» Exercise directions: Going line by line through the entries below, note each one with "rounded", then report how many there are and nothing else.
[Records for this exercise Boundary: Start]
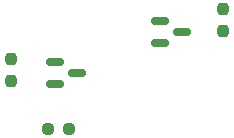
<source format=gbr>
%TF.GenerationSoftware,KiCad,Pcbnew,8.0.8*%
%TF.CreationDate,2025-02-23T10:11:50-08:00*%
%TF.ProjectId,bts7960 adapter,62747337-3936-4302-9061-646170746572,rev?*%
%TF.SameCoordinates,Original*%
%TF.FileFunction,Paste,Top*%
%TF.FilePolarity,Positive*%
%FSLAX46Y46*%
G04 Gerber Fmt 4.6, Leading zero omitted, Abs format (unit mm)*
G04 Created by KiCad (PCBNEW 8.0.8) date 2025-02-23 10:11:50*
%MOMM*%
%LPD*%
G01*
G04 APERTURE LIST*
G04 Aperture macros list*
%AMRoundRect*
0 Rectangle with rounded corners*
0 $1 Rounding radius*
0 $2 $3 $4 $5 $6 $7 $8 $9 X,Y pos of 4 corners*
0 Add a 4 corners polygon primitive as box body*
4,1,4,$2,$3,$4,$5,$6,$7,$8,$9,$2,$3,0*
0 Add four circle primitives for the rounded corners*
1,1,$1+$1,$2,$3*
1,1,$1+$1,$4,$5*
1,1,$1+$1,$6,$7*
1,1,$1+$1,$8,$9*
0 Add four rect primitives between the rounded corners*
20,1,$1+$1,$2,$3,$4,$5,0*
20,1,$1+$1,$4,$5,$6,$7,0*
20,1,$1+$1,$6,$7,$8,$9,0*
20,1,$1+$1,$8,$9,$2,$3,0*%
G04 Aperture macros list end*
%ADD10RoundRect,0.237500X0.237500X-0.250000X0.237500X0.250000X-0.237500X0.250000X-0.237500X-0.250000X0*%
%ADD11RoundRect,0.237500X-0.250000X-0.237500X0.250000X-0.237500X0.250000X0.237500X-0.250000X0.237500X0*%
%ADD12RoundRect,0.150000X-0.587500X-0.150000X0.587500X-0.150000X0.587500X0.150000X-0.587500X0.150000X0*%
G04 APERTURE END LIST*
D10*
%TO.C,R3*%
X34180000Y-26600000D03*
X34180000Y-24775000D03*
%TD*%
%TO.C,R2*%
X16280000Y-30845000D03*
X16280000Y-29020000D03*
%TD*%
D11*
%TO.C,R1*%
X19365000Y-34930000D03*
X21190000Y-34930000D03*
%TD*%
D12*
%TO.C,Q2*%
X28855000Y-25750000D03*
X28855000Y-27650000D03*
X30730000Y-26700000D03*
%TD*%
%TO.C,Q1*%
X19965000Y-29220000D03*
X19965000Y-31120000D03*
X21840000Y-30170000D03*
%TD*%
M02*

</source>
[Records for this exercise Boundary: End]
» Your response: 3